Inmates were allegedly forced to live amid stench and filth. Four guards face charges after the FBI investigated allegations of excessive force. Sexual assaults are a problem.
Guards are underpaid and overworked. The jail is overcrowded, forcing county officials to send prisoners to other counties, where mayhem ensues.
It’s a woeful, unacceptable record. Jackson County Executive Frank White shares a good part of the blame, along with county legislators past and present.
Investigations are underway. But they’re not as transparent as they should be — some findings remain secret — and they’re behind schedule.
No prisoner should be forced to live in subhuman conditions while bureaucrats fiddle with the pages of a report.
But assigning blame may be less important than fixing the problem. And Hawley’s intervention this week suggests a path: independent oversight of the jail.

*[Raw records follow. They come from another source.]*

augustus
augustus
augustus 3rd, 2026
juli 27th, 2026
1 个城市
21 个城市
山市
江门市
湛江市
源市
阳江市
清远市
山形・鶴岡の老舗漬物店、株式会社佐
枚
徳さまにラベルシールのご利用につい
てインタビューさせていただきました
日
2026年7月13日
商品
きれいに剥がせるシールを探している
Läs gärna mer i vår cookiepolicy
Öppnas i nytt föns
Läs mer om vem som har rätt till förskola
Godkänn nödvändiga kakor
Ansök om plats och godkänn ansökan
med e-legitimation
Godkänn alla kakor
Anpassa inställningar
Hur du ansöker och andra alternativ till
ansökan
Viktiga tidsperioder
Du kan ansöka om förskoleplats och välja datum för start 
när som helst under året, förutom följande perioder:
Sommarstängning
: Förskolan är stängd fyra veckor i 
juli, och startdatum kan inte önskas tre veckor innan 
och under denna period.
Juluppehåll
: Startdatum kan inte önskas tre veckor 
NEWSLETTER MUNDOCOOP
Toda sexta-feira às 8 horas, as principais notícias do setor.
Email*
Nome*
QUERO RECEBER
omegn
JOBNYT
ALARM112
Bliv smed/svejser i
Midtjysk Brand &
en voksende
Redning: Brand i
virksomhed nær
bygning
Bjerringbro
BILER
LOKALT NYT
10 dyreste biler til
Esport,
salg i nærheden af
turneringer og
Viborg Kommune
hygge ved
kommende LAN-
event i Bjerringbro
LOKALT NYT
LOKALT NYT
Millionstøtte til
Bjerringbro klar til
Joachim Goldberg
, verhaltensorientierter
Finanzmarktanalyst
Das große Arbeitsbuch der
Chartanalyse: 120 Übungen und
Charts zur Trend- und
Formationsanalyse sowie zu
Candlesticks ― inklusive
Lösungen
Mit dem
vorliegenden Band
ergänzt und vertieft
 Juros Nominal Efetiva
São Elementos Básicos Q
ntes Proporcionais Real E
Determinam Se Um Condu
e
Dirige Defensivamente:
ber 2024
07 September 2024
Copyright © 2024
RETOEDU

We don’t think Hawley’s office can provide it. Missouri’s legal framework for jail oversight is tissue-thin, and we have little confidence in the state’s ability to fix problems at an urban jail.
Federal oversight is another matter.
For roughly two decades, starting in the 1980s, the jail was operated under the direct supervision of the federal court. That oversight ended only after officials added beds to ease overcrowding concerns.
The current problems at the jail beg for new federal intervention, either through a lawsuit or a consent agreement with the Department of Justice.
A federal order requiring additional jail space isn’t out of the question.
We would not normally support a jail takeover. But Jackson County is nearly out of time. Someone needs to step in.
“The Jackson County Jail has a history of horrendous conditions,” Federal Judge Dean Whipple wrote a decade ago.
He was right then and now. Local mismanagement of the Jackson County Jail must end, or someone else must intervene and do the job.